Joe Noonan, 16, was standing near Alam and overheard Adinolfi's alleged comments. Noonan, also a member of the Young Democrats at CHS, said Adinolfi walked right over to them and said they were sympathizing with the two men charged with crimes.
"I knew exactly what he was talking about. I've been following the case. He knew exactly what he was saying and it was a ridiculous statement to make," Noonan said. "We are high schoolers; the same age as the Petit girls. I have no idea why he would say such a thing."
In Wallingford, 17-year-old Sheehan High School senior Alicia Gansley had a similar experience with Adinolfi. She was holding up a homemade sign she made the night before that read "We love Elizabeth." Recognizing Adinolfi as he approached her, she smiled, but before she could say “hi,” he barged in with comments of his own, she claims. According to Gansley, Adinolfi "looked me up and down" and said, "You must love Hayes and Komisarjevsky, too."

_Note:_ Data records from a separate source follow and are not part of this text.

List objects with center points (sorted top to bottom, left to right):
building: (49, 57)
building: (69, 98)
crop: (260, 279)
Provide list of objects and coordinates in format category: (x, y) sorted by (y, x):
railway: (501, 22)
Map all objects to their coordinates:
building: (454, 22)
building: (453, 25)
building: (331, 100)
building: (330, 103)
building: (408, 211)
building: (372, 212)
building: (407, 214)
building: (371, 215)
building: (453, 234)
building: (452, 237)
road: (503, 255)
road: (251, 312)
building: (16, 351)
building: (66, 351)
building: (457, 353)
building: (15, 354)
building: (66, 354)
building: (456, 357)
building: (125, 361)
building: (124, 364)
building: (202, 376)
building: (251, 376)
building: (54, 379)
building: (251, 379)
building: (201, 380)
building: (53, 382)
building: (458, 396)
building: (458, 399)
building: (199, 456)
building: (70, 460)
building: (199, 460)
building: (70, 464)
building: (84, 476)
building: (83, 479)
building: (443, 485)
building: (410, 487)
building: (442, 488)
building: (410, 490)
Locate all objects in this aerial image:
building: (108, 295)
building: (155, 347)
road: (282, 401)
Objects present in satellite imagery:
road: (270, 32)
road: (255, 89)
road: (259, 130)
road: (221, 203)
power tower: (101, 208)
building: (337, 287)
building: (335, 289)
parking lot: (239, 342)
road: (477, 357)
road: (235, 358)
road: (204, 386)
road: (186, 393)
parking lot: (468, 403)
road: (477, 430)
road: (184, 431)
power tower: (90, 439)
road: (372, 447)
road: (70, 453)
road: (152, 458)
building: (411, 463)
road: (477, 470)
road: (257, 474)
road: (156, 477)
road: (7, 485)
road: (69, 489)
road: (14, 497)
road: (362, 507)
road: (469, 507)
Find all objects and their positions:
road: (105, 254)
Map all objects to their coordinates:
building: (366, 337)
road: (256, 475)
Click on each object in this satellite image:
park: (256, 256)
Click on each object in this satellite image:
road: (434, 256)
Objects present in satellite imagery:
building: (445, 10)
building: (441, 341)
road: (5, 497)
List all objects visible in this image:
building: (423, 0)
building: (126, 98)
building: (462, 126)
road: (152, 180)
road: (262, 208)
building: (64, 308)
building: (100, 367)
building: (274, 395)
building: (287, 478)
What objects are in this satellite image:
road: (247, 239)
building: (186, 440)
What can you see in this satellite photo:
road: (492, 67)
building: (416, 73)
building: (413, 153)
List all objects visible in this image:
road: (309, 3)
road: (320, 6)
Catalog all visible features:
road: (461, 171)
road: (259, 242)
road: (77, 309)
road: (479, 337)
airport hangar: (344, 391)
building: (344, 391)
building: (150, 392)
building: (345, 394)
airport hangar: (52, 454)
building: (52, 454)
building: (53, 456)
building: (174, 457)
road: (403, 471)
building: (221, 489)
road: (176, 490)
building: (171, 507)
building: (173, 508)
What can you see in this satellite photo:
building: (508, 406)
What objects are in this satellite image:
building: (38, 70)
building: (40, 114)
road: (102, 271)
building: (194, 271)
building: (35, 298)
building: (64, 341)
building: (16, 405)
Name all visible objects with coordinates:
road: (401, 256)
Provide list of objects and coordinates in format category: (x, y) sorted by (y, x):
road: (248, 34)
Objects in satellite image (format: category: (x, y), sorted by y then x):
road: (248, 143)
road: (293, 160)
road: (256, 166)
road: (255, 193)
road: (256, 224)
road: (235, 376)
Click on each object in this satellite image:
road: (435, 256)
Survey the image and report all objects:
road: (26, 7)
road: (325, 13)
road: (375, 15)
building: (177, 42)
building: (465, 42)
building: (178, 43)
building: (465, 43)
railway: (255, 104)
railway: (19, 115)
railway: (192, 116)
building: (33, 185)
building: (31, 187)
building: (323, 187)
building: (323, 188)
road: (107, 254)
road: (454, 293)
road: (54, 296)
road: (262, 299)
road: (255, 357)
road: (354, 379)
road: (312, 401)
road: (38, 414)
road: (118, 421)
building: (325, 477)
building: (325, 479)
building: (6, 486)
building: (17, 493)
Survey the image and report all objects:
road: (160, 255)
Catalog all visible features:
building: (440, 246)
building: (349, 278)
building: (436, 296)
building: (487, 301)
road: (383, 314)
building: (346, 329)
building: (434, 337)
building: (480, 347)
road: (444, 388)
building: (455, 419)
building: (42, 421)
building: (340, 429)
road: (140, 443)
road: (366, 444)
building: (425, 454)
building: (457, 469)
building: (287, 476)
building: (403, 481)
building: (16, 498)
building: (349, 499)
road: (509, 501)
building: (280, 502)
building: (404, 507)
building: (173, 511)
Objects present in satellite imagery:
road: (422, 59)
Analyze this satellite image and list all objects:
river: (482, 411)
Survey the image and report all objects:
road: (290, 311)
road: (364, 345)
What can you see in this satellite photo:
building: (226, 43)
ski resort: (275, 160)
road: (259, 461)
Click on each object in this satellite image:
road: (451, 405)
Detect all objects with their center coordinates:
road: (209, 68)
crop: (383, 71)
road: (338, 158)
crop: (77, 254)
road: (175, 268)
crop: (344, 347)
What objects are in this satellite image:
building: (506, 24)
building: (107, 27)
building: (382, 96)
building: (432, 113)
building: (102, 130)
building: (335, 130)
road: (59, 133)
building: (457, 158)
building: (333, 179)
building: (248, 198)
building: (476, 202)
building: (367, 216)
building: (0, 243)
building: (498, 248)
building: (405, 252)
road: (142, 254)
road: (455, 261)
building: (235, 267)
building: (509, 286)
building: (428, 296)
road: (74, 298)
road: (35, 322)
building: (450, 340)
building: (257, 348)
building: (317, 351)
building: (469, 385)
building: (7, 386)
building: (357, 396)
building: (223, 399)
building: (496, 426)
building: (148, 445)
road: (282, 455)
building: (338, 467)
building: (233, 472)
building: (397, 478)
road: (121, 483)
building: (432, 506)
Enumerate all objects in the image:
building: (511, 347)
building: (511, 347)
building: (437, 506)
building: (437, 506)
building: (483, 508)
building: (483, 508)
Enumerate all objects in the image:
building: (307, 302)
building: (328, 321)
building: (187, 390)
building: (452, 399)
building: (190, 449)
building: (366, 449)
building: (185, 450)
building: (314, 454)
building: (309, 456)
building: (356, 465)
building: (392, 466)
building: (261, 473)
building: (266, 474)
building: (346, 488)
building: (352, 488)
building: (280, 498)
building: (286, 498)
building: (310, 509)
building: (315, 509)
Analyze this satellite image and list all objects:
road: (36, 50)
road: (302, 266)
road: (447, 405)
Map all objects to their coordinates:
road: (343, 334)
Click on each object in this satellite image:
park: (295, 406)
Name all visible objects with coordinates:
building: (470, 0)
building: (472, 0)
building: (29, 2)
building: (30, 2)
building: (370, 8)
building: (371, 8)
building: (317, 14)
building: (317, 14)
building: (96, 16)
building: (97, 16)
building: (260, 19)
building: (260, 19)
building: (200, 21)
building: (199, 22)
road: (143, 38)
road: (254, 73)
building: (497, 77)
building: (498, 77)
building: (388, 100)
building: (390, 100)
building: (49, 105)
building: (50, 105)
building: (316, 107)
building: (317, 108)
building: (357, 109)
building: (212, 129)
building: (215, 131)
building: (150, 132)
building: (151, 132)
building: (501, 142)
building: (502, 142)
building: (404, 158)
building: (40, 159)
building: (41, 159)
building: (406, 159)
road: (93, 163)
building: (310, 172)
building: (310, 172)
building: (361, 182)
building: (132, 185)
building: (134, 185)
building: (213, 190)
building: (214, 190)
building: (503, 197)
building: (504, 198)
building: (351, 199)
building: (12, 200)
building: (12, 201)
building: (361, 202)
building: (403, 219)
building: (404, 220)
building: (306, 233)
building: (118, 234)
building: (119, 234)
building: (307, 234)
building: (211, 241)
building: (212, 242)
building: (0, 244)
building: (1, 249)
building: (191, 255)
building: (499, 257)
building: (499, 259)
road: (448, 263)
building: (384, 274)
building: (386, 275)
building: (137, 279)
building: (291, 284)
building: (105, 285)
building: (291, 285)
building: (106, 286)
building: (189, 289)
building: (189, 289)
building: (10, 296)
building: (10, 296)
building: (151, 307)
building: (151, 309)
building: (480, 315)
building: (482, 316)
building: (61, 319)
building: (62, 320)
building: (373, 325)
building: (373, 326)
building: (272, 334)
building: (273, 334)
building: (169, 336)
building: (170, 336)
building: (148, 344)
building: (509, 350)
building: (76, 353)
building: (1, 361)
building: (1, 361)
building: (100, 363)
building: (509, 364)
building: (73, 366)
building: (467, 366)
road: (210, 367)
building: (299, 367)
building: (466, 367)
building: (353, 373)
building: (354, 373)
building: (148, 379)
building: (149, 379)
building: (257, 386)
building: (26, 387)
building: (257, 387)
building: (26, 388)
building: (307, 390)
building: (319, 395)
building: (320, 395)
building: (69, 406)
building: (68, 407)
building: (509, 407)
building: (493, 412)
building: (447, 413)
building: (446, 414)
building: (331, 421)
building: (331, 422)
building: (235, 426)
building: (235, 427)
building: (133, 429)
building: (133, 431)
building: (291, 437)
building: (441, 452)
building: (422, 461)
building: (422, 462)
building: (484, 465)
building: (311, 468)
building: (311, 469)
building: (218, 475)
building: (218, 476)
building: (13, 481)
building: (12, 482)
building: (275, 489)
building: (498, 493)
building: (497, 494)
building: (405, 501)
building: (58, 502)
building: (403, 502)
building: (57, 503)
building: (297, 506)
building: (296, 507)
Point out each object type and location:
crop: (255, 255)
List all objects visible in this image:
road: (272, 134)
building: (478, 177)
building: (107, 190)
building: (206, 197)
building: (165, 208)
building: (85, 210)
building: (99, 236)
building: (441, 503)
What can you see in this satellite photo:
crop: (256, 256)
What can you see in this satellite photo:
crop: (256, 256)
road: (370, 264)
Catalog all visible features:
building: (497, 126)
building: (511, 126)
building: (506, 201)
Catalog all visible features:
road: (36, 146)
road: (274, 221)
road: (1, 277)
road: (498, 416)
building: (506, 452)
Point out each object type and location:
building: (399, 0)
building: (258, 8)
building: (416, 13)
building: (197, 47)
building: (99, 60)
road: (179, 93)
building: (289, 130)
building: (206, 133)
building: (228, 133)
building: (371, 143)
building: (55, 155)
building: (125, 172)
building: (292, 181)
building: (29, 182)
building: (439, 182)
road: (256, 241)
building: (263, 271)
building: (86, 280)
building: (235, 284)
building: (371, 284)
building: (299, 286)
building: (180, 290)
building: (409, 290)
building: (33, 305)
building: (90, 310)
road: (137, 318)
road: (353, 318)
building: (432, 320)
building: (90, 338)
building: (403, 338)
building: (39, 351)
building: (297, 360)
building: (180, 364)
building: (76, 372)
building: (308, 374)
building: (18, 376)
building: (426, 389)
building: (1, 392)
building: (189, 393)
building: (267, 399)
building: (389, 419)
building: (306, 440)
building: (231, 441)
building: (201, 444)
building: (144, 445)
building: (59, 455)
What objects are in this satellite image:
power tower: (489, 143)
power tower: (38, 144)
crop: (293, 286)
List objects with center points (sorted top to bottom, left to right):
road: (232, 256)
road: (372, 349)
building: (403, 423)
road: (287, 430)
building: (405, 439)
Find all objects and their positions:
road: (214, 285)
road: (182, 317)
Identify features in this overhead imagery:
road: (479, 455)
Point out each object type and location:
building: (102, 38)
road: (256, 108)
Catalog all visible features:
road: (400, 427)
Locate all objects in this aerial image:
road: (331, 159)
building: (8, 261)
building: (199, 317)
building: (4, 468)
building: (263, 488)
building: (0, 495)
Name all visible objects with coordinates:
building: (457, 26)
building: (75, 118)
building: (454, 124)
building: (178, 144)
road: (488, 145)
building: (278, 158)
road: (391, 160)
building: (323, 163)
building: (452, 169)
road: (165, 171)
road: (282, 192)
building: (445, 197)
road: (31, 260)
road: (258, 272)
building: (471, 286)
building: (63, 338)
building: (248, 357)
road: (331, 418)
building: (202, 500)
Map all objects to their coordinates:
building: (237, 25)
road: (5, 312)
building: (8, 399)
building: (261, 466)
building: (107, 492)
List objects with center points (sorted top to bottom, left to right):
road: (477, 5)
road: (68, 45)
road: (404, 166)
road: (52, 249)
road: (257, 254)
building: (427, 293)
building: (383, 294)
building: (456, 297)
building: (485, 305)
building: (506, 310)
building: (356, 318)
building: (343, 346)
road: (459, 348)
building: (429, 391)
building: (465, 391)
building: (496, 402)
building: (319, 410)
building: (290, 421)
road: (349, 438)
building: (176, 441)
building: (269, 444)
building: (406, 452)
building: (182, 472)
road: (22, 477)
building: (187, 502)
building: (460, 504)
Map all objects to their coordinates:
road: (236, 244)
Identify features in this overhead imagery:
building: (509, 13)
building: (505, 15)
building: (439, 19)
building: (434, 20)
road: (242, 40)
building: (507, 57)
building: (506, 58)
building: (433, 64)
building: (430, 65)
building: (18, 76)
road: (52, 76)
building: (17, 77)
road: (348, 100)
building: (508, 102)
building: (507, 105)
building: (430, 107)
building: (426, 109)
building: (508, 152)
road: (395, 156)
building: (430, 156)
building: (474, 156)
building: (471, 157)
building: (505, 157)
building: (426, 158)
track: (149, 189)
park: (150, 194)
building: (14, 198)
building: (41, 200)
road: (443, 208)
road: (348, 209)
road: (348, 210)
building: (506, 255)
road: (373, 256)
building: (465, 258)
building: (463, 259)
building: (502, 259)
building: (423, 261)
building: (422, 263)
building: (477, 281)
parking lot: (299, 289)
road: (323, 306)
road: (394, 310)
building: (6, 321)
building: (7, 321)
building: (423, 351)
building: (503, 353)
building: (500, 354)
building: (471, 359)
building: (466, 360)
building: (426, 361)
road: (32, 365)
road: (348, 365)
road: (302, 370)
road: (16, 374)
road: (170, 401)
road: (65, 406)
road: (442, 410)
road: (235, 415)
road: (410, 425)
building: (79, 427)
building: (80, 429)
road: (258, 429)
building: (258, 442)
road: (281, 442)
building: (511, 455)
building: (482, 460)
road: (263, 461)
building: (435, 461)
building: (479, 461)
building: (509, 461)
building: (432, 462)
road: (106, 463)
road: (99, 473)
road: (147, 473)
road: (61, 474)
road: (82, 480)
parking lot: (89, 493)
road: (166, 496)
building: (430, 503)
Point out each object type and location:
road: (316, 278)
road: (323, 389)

"It felt like a punch in the stomach to be accused of loving people that would perpetrate those crimes," Gansley said. "The Petit murders were violence against women, which is a very important issue to me. I felt like he was trying to remove my voice, remove the opposition."
Gansley said there were no discussions on the death penalty or any other conversations occurring nearby that would have elicited such a comment from Adinolfi. To her, it was a response to her sign and her support of Esty that drew the ire of Adinolfi.
"I don't think he appreciated that I was supporting his opponent," she said. "I didn't say 'Hi' because he didn't give me a chance. I am not happy about this at all and I didn't want to remain silent on this."
Adinolfi refused to answer questions about the matter, but did provide a written statement in an e-mail. In the statement, Adinolfi commends the Young Democrats for assisting in Esty's campaign at the polls and stands by the fact that he is a staunch supporter of the death penalty.
"I have never asserted, nor do I believe, that people who oppose the death penalty must naturally be supporters of murderers," Adinolfi said in a statement. "I made it very clear that I support a workable death penalty in this state."
Alam is also the founder of the student-led group ENOUGH, which aims to spread world peace and put a stop to violence. He posted an open letter to Adinolfi on the group's Facebook page, which was accompanied by a photo of himself and Dr. William Petit, the lone survivor of the home invasion more than three years ago. Alam has the photo because his group won the Petit Women Be The Change Award from the Petit Family Foundation earlier this year. Petit himself presented Alam with the award and he said this accolade meant the most to him.
"It was like (Petit) believed in us, he believed what were doing and this was the change his daughters had hoped to see," Alam said. "This happened at home, a mile from my house. There is a line you just don't cross, and (Adinolfi) crossed it."